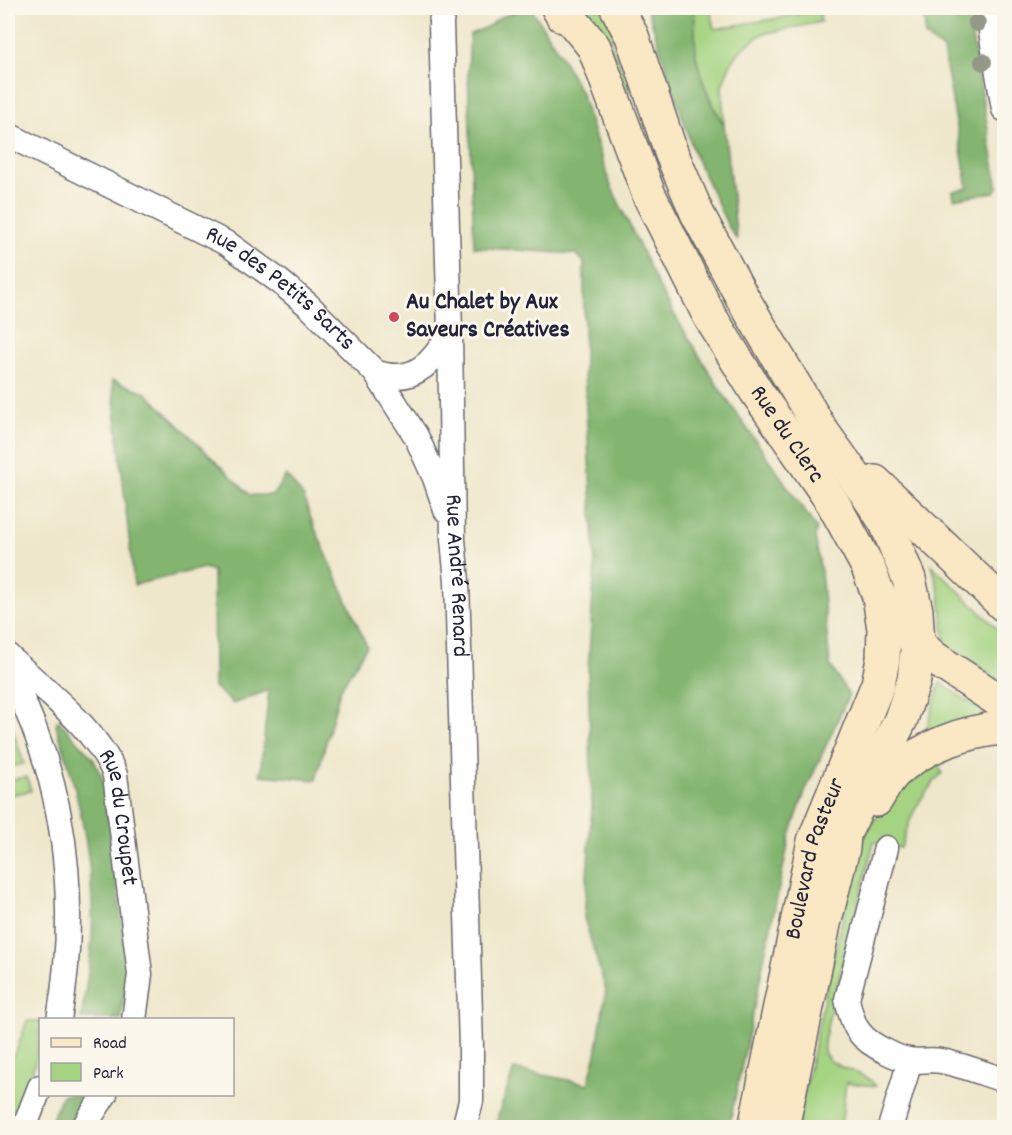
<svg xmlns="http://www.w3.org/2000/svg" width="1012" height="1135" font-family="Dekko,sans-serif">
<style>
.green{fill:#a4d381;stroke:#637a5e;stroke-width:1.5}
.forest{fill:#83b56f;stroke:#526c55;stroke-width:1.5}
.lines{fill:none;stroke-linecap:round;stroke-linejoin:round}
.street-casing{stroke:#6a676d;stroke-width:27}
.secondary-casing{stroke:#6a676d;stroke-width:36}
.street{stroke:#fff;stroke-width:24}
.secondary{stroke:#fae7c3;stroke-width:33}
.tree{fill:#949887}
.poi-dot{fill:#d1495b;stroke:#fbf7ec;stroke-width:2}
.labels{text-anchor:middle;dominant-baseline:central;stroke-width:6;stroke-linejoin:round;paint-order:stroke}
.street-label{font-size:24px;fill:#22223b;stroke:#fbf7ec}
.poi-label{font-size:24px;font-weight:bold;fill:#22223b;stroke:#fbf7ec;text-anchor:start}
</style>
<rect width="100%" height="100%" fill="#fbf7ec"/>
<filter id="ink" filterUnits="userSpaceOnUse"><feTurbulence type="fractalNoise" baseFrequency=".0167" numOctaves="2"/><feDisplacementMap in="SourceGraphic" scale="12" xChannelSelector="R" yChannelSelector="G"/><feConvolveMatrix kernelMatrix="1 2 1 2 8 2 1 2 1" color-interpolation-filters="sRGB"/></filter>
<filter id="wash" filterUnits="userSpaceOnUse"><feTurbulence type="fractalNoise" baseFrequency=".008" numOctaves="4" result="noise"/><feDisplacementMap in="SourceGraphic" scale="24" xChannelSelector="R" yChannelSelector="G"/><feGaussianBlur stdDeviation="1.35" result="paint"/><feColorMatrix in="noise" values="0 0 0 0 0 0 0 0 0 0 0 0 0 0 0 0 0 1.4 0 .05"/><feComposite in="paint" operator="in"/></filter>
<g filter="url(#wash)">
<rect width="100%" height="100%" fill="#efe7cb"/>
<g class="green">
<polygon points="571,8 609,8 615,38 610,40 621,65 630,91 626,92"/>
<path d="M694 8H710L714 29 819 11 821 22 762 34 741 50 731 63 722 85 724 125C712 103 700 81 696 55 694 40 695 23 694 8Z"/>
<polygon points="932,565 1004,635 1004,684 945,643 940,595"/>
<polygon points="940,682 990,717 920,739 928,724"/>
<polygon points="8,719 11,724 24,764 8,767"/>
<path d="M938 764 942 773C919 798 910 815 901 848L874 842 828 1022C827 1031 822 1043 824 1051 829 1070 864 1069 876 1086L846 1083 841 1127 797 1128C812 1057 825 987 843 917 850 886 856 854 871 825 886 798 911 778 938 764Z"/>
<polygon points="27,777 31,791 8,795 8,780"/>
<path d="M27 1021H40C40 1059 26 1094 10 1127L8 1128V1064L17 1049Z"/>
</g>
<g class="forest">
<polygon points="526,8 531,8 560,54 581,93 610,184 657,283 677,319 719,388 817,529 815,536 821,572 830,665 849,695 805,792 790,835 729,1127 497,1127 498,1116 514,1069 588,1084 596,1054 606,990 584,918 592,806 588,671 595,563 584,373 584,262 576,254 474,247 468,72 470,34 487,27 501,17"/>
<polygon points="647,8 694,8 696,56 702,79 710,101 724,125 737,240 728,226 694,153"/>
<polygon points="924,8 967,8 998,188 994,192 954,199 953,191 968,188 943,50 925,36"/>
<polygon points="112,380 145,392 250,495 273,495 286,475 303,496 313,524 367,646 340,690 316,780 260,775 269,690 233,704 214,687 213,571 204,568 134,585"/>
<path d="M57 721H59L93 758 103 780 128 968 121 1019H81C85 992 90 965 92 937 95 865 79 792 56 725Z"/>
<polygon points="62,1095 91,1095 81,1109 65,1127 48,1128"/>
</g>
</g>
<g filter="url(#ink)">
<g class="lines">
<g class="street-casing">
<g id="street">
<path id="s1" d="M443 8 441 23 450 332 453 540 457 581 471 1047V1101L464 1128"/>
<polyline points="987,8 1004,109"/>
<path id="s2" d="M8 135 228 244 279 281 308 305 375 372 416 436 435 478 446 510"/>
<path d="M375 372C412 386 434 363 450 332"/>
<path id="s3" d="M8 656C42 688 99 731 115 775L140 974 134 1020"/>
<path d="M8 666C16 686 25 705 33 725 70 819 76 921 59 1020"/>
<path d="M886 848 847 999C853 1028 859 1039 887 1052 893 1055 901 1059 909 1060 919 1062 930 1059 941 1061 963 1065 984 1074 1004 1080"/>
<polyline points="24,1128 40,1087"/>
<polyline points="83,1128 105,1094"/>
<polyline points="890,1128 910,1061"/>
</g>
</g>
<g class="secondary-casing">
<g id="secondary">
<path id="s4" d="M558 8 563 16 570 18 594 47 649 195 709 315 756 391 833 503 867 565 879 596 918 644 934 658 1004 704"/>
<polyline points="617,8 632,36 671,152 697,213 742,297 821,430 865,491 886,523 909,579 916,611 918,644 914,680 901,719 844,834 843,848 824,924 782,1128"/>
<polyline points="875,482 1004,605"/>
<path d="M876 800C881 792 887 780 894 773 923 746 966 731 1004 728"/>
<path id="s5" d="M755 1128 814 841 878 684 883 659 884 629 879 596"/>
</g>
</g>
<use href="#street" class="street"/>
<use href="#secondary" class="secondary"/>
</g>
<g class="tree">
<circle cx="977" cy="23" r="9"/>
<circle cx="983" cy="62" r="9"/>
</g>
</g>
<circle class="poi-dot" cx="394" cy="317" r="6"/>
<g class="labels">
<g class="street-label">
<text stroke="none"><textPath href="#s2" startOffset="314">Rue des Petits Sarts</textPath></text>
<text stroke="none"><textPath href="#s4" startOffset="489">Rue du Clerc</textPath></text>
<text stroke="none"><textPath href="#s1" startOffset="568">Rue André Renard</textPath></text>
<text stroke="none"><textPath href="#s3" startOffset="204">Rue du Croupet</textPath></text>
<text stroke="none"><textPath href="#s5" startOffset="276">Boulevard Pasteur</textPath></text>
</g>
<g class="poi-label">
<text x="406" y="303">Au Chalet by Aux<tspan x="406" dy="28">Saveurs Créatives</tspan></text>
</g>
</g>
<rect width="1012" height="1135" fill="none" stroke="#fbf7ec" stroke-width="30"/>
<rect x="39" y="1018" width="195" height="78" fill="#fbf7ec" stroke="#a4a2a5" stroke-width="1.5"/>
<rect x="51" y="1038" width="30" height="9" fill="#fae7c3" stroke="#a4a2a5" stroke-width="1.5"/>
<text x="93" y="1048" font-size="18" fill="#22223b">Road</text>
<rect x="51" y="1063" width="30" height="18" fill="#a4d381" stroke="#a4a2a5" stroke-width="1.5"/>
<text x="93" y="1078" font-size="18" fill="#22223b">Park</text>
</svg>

==================================================

• _WHAT TO DO_
For each line in the data above that contains the string "numOctaves", extract the line.

• _EXPECTED ANSWER_
<filter id="ink" filterUnits="userSpaceOnUse"><feTurbulence type="fractalNoise" baseFrequency=".0167" numOctaves="2"/><feDisplacementMap in="SourceGraphic" scale="12" xChannelSelector="R" yChannelSelector="G"/><feConvolveMatrix kernelMatrix="1 2 1 2 8 2 1 2 1" color-interpolation-filters="sRGB"/></filter>
<filter id="wash" filterUnits="userSpaceOnUse"><feTurbulence type="fractalNoise" baseFrequency=".008" numOctaves="4" result="noise"/><feDisplacementMap in="SourceGraphic" scale="24" xChannelSelector="R" yChannelSelector="G"/><feGaussianBlur stdDeviation="1.35" result="paint"/><feColorMatrix in="noise" values="0 0 0 0 0 0 0 0 0 0 0 0 0 0 0 0 0 1.4 0 .05"/><feComposite in="paint" operator="in"/></filter>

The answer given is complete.